Fabiana Bolsonaro faz blackface durante fala transfóbica e deputada do Psol vai à delegacia denunciar racismo

Fabiana Bolsonaro faz blackface durante fala transfóbica e deputada do Psol vai à delegacia denunciar racismo


A deputada estadual bolsonarista Fabiana Bolsonaro (PL-SP) fez falas transfóbicas e uma encenação considerada racista (blackface), enquanto criticava a eleição da deputada federal Erika Hilton como presidenta da Comissão de Mulheres da Câmara Federal, durante sessão realizada na tarde desta quarta-feira (18), na Assembleia Legislativa de São Paulo (Alesp). A fala e o gesto foram transmitidos pela TV Alesp.

“Eu, sendo uma pessoa branca, vivendo tudo o que eu vivi como uma pessoa branca, agora aos 32 anos, decido me maquiar, me travestir como uma pessoa negra, me maquiando e deixando só o fora parecer. E aqui, eu pergunto: e agora? Eu virei negra? Eu senti o desprezo da sociedade por uma pessoa negra que jamais deveria existir? Eu te pergunto, você que está me assistindo, eu me pintando de negra, sinto na pele a dor que uma pessoa negra sentiu pelo racismo? Por não conseguir um trabalho, um emprego?”, discursou Fabiana Bolsonaro, no plenário da Alesp.

O evento aconteceu cerca de uma semana após a  deputada federal Erika Hilton (Psol-SP) acionar o Ministério Público Federal (MPF) contra o apresentador Ratinho e o SBT por outras declarações transfóbicas após a eleição da parlamentar para a presidência da comissão.

A deputada Mônica Seixas (Psol) pediu a suspensão dos trabalhos para denunciar práticas racistas e transfóbicas na fala de Fabiana. Mas o presidente da sessão, deputado estadual Fábio Faria de Sá (Podemos), se recusou a suspender os trabalhos após o episódio e seguiu com a sessão.

“Aconteceu de forma televisionada, sem nenhuma reação da presidência da Assembleia Legislativa, o fato de a deputada Fabiana Bolsonaro ter feito blackface enquanto dizia impropérios transfóbicos na tribuna da Assembleia Legislativa. Eu tive muita dificuldade de registrar o flagrante, sendo que a Assembleia Legislativa, no seu regimento interno, artigo 282, prevê que a autoridade policial tem que agir quando há crime flagrante no plenário da Assembleia Legislativa”, relatou Seixas.
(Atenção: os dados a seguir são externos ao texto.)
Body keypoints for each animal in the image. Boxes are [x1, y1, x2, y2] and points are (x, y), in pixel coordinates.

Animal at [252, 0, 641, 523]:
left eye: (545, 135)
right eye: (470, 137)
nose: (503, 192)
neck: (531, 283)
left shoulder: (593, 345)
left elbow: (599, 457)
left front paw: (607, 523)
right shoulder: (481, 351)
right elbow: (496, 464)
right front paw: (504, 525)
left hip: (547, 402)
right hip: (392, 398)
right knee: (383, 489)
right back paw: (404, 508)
De acordo com Seixas, o delegado da Polícia Civil que atua na Alesp se recusou a lavrar boletim de ocorrência e não autorizou a Polícia Militar da Casa a efetuar a prisão em flagrante, sob o argumento de imunidade parlamentar. A deputada contesta a decisão e afirma que a Constituição não prevê imunidade para crimes de racismo, que são inafiançáveis e imprescritíveis.

“A gente não está diante apenas de quebra de decoro parlamentar. O que aconteceu na Assembleia Legislativa é crime inafiançável de racismo, por isso a gente também vai atrás de punição criminal”, ressaltou a parlamentar do Psol, a caminho do Departamento Estadual de Investigações Criminais (Decradi).

“Eu vou registrar o boletim de ocorrência e vamos tomar as medidas criminais. As medidas políticas também, nós vamos representar no Conselho de Ética. Estamos exigindo da presidência da Assembleia Legislativa uma resposta e uma atuação agora, porque a população do estado, a população negra do estado de São Paulo, merece respeito que não teve nesta casa. Mas a gente não está diante de um crime ético apenas”, completou.

O caso também deve ter desdobramentos no âmbito legislativo. Parlamentares do PT e do Psol articulam a apresentação de uma representação no Conselho de Ética da Alesp contra Fabiana Bolsonaro.

“Ela destila todo seu racismo e transfobia em suas falas. Ambas as condutas são crimes. Acabei de protocolar uma representação no Conselho de Ética para que se estabeleça as punições necessárias a esse absurdo. Naturalizar a transfobia e o racismo é um absurdo e nós vamos fazer com que a assembleia legislativa sirva de exemplo para o resto do país”, afirmou a deputada Beth Sahão (PT).

Apesar de ser do mesmo partido do ex-presidente Jair Bolsonaro, Fabiana não tem relação de parentesco com a família.